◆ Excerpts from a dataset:
[Start of section]
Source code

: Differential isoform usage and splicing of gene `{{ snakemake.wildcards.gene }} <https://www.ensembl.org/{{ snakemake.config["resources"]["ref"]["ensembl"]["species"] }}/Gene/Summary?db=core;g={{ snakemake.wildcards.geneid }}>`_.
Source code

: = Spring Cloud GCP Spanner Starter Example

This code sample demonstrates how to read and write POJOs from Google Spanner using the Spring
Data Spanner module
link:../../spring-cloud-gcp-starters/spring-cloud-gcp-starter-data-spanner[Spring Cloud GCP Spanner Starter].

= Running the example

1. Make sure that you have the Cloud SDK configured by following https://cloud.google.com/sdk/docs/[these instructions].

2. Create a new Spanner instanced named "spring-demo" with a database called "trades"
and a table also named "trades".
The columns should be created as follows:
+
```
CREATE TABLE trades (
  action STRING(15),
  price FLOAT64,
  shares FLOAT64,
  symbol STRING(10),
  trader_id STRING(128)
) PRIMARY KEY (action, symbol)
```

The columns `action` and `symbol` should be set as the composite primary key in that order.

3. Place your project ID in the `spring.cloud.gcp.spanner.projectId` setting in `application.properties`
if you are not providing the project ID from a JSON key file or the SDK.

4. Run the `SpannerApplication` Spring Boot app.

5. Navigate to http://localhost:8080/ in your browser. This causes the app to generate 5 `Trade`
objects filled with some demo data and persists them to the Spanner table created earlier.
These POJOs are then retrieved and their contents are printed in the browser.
[End of section]
◆ What you need to do:
Wherever the word "with" occurs in the data, copy that whole line.

◆ Exercise output:
2. Create a new Spanner instanced named "spring-demo" with a database called "trades"
objects filled with some demo data and persists them to the Spanner table created earlier.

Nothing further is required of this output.